This collection has no restrictions.
This collection is located on-site.
The Elizabeth Blackwell Letters are a collection of personal letters to her friend Barbara Bodichon. They include details of Blackwell's professional activities, her travels, and major events in her life, such as her decision to adopt a child. Many of the letters are congratulatory or condolatory of events in Bodichon's life. Also included in the collection are letters to Bodichon from three other women - Bessie Parkes, Dr. Emily Blackwell, and Elizabeth Whitehead. Parkes was Blackwell's cousin and Bodichon's best friend and introduced the two during Blackwell's study in England in 1850. Emily Blackwell was Elizabeth's younger sister and is mentioned in some of Elizabeth's letters to Bodichon. The four letters from Whitehead are signed simply "Elizabeth;" however, it was determined in 1964 by Elinor Rice Hays, a Blackwell family biographer, that they had not been written by Blackwell. They were therefore attributed to Whitehead based on Hester Burton's biography of Bodichon. A note is attached to each of the four letters.
A few of the letters in this collection mention Florence Nightingale, Bodichon's cousin.
Included at the beginning of this collection is a "Contents" folder, which provides a brief synopsis of each letter contained in the collection. It appears dates were attributed to many of the letters after this folder had been created. Therefore, the order is not truly chronological.
The original, roughly chronological order of the letters to Barbara Bodichon, which corresponds to pages 2-38 of the "Contents" folder, has been maintained.
You will need to make an appointment in advance to use this collection material in the Rare Book and Manuscript Library reading room. You can schedule an appointment once you've submitted your request through your Special Collections Research Account.
This collection has no restrictions.
This collection is located on-site.
Reproductions may be made for research purposes. Permission to publish material from the collection must be requested from the Curator of Manuscripts and University Archivist, Rare Book and Manuscript Library (RBML). The RBML approves permission to publish that which it physically owns; the responsibility to secure copyright permission rests with the patron.
Identification of specific item; Date (if known); Elizabeth Blackwell letters; Box and Folder; Rare Book and Manuscript Library, Columbia University Library.
Elinor Rice Hays Papers, Rare Book & Manuscript Library, Columbia University.
Barbara Leigh Smith Bodichon Papers, Girton College Archive.
No additons expected
Materials may have been added to the collection since this finding aid was prepared. Contact rbml@columbia.edu for more information.
Microfilm available.
Method of acquisition--Purchase; Date of acquisition--1952.
Columbia University Libraries, Rare Book and Manuscript Library
Cataloged Christina Hilton Fenn 04/05/89.
Papers processed by Christina Manzella.
Finding aid written by Christina Manzella June 2010.
2010-08-05 File created.
2010-08-05 xml document instance created by Catherine N. Carson
2019-05-20 EAD was imported spring 2019 as part of the ArchivesSpace Phase II migration.

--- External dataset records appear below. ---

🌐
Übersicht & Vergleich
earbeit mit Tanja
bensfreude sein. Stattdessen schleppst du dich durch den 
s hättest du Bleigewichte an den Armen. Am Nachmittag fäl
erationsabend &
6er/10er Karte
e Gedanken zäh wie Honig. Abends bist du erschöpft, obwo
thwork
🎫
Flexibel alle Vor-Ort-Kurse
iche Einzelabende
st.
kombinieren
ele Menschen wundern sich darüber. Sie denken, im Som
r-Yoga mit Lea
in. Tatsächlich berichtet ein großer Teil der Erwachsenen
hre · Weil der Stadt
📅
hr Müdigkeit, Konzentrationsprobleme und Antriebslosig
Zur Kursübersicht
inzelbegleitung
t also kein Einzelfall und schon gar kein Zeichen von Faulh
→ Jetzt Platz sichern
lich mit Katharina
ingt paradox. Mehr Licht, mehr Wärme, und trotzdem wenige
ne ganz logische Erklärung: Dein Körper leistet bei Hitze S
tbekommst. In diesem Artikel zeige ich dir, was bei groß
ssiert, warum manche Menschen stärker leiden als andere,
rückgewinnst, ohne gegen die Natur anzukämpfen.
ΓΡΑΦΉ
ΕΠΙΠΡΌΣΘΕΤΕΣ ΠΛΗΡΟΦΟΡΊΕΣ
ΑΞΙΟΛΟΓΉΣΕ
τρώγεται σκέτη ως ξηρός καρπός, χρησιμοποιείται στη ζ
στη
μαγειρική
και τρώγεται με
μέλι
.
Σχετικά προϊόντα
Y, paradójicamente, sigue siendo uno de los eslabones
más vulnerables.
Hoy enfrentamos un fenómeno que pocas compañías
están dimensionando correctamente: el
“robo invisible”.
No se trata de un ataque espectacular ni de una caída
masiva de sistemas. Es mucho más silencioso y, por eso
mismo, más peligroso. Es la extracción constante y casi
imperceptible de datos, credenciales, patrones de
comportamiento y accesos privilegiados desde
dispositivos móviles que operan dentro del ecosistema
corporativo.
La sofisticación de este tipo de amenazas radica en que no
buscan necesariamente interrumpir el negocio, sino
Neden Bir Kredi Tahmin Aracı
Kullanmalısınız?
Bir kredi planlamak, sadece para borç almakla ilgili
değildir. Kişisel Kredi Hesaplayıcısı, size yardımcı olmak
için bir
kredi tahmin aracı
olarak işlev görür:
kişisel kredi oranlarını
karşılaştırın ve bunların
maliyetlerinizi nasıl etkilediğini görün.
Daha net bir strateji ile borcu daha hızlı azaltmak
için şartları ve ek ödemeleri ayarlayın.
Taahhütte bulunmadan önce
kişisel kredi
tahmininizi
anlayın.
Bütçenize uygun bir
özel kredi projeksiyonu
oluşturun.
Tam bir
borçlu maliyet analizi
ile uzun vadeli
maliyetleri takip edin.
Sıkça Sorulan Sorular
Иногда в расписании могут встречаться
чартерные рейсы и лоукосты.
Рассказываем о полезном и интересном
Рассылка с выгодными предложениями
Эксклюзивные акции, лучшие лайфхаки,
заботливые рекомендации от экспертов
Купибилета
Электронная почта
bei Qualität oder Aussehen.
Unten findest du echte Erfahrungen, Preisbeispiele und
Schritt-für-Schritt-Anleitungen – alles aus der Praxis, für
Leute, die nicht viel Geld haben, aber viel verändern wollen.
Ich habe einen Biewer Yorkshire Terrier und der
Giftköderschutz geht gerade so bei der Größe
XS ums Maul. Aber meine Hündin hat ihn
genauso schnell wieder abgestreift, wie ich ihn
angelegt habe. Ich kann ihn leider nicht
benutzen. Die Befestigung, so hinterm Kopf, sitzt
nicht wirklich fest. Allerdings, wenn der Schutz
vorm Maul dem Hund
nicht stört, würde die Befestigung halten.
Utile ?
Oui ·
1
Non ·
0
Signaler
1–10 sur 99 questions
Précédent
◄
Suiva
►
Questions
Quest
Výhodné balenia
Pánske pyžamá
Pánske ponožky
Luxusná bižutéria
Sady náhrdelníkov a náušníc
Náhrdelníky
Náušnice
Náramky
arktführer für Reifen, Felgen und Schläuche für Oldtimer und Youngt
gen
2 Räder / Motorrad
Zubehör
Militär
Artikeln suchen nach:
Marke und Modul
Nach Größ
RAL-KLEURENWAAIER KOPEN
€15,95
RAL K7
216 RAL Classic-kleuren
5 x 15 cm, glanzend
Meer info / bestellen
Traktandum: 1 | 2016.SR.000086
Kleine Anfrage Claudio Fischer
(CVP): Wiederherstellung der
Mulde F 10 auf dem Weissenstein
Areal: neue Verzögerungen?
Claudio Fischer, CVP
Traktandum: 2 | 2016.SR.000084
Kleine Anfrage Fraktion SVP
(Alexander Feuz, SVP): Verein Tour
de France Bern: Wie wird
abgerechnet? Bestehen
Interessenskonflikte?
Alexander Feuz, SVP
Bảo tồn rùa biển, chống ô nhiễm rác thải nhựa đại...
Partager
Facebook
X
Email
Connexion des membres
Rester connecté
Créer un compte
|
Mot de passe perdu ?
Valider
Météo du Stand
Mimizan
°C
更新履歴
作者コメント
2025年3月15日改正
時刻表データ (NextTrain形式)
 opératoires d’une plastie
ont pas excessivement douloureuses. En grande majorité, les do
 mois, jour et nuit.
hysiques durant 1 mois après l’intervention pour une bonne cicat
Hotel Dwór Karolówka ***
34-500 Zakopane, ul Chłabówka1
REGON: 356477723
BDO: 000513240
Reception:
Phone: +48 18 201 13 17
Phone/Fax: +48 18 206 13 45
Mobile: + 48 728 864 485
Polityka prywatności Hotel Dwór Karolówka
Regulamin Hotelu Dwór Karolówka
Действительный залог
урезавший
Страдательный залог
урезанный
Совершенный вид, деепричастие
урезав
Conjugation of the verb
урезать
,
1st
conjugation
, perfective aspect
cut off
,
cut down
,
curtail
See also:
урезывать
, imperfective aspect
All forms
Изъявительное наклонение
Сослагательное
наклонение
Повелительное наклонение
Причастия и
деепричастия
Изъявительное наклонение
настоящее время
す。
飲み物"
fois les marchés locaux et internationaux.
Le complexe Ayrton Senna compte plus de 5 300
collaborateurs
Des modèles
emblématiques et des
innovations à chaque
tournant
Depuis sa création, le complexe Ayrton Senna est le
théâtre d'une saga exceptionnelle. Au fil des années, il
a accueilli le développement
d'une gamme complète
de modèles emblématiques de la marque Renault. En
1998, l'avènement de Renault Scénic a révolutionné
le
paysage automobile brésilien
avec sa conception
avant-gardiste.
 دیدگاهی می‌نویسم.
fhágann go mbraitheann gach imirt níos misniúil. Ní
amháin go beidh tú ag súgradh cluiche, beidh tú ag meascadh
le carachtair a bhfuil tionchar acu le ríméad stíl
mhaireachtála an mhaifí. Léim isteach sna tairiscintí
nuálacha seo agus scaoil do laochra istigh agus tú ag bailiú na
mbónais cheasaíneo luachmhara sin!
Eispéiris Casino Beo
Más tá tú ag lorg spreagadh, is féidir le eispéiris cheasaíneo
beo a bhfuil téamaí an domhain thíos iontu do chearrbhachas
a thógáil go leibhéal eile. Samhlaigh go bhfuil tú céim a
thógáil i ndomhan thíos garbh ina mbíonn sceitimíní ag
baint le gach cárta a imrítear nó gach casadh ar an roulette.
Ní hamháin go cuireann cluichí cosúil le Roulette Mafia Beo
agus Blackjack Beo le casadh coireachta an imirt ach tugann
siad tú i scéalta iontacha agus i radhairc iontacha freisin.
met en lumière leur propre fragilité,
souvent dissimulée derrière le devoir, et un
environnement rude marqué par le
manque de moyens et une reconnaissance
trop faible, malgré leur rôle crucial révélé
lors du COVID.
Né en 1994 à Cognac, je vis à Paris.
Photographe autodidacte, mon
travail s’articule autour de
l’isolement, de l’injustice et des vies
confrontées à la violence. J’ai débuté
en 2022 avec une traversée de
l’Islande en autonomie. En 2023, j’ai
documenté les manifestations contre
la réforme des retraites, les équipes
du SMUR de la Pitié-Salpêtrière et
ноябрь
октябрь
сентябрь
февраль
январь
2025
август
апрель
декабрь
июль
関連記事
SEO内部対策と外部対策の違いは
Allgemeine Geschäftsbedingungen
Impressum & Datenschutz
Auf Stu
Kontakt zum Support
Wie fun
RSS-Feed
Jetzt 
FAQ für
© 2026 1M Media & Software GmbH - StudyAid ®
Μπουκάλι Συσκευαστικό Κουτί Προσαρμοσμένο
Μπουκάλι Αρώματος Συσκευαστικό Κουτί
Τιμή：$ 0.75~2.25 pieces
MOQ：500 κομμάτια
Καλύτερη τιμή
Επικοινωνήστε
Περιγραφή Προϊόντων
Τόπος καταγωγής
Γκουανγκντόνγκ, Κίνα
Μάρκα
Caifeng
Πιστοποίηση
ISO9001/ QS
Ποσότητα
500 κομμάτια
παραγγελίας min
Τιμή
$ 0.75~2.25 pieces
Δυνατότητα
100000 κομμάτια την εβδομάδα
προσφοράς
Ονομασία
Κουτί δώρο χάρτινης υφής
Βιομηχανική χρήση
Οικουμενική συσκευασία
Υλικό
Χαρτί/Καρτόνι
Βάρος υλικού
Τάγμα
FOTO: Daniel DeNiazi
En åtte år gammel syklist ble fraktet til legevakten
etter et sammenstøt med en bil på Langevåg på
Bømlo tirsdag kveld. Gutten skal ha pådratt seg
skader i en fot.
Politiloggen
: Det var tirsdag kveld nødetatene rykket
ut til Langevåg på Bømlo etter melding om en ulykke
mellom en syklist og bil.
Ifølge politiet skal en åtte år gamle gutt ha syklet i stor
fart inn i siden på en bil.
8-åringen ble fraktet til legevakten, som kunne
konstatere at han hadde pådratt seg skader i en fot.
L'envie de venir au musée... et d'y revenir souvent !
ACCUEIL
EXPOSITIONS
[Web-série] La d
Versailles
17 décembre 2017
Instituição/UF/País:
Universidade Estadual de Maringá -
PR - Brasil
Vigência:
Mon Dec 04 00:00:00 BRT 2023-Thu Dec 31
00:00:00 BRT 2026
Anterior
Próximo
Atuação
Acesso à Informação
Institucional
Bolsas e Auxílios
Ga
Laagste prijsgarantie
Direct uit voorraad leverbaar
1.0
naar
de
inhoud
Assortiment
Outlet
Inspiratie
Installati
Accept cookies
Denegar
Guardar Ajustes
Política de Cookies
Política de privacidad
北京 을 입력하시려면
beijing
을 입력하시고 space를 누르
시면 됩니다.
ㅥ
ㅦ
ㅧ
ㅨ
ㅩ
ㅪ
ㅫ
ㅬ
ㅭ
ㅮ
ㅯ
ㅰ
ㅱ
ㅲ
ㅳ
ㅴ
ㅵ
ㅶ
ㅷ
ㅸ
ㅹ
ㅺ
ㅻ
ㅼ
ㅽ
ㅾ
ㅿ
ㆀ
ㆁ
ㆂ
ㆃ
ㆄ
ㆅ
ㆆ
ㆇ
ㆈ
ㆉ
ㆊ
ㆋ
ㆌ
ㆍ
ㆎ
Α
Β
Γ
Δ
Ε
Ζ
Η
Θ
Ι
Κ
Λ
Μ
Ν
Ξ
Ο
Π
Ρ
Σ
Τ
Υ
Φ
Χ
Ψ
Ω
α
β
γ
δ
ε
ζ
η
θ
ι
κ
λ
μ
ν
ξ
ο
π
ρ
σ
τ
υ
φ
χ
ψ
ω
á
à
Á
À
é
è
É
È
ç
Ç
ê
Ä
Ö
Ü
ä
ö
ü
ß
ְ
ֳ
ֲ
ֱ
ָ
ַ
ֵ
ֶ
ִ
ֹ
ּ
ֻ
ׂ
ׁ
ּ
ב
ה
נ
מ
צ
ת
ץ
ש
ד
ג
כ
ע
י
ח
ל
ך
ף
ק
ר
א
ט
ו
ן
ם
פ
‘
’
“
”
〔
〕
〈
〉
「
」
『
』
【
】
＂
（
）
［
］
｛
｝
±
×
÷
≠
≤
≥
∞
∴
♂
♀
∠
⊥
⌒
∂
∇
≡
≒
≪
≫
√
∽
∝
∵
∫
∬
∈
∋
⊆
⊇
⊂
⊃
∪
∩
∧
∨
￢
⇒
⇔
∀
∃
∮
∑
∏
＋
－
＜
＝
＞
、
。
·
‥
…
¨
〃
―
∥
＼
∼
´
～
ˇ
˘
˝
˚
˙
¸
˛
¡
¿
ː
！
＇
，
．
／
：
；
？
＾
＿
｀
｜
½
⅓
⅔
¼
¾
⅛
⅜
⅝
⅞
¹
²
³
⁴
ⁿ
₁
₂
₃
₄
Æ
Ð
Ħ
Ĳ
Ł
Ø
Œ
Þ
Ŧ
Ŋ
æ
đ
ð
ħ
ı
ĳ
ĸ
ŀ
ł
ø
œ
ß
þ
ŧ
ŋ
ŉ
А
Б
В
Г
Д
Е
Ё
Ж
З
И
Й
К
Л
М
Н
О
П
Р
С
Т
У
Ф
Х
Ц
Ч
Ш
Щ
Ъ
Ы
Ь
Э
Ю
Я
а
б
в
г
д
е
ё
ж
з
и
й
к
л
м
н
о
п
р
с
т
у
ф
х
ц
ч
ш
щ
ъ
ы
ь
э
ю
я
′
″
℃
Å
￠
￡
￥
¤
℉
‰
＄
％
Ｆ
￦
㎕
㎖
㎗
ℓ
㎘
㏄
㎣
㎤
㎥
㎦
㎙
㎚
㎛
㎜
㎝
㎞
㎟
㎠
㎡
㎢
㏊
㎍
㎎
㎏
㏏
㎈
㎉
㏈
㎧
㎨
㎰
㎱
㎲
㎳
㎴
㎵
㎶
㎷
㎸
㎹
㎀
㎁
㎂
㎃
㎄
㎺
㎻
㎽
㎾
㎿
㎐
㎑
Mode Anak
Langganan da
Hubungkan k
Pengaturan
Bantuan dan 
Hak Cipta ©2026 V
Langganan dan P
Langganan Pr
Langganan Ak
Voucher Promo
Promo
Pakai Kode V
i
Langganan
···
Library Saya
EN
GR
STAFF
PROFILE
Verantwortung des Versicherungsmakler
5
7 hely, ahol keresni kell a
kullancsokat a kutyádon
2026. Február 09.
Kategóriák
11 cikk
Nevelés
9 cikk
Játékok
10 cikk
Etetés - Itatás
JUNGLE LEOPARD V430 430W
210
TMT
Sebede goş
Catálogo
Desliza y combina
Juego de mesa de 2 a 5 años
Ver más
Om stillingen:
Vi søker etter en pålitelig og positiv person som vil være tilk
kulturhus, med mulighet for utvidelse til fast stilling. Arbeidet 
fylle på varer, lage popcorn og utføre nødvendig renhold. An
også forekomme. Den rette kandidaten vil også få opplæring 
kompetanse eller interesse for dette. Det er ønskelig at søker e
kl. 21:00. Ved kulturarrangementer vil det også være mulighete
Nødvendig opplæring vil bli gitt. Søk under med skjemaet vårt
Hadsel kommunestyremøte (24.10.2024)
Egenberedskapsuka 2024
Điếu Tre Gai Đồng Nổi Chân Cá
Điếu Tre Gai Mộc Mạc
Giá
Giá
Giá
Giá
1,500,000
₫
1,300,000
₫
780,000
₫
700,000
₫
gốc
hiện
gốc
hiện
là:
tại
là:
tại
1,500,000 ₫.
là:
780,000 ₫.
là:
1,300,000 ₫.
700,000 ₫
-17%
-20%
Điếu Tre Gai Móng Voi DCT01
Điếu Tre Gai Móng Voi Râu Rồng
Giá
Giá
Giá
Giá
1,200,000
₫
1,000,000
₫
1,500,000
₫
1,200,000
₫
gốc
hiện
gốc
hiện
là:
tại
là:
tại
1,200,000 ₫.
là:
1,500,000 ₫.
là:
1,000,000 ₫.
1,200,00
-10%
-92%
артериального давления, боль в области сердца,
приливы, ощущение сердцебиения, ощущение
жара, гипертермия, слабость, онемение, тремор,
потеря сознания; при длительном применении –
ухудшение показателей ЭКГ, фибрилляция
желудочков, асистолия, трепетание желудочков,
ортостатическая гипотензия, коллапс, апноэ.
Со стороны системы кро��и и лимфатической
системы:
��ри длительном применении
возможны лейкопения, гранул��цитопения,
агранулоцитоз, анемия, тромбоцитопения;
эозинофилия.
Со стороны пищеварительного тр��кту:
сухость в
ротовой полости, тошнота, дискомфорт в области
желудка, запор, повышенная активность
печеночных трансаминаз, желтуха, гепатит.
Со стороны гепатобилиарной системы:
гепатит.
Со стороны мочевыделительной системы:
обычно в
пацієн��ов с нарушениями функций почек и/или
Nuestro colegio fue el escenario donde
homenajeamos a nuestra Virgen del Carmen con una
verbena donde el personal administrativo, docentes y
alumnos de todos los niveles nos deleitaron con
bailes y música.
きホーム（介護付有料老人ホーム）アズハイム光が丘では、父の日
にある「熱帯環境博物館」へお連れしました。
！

Dr. Elizabeth Blackwell was born in Bristol, England, in 1821 to a politically outspoken father committed to fairness among his male and female children. In 1832, Samuel Blackwell moved his family to the United States in part for financial reasons but also to participate in the abolitionist movement. Two of his daughters would grow up to continue this fight against slavery and to work towards women's rights, specifically in the area of women in medicine.
After years of struggling to be taken seriously and receiving rejections from 29 schools, Elizabeth Blackwell became the first woman to receive a medical degree in the United States in 1849. Upon graduating first in her class from New York's Geneva Medical College, she left for Europe, working in clinics in London and Paris. It was during her time in England in 1850 that Blackwell's cousin, Bessie Rayner Parkes, introduced her to fellow women's rights pioneer Barbara Leigh Smith Bodichon. Then, while studying midwifery in France, Blackwell contracted purulent opthalmia, costing her sight in one eye and prompting her return to New York in 1851.
Sexism in the United States limited Blackwell's opportunities for employment and for much intellectual exchange with other physicians, so, in 1853, Blackwell opened her own small dispensary. Then in 1857, along with her sister Emily, also a doctor, and their friend Dr. Marie Zakrzewska, she founded the New York Infirmary for Women and Children. At the onset of the Civil War, Blackwell organized the Women's Central Association of Relief, training nurses for war service. She and her sister also helped to establish the United States Sanitary Commission. After the war, the Blackwell sisters founded the Women's Medical College at their infirmary in New York where Elizabeth served on the faculty until 1869 when she moved back to London.
Blackwell gave up the practice of medicine in the 1870s due to her declining health, but she continued to teach and campaign for increased opportunities for women in the medical field. She died in England in 1910 at the age of 89. In 1949, 100 years after she received her M.D., the American Medical Women's Association created the Elizabeth Blackwell Medal to honor outstanding contributions made by women in the medical field.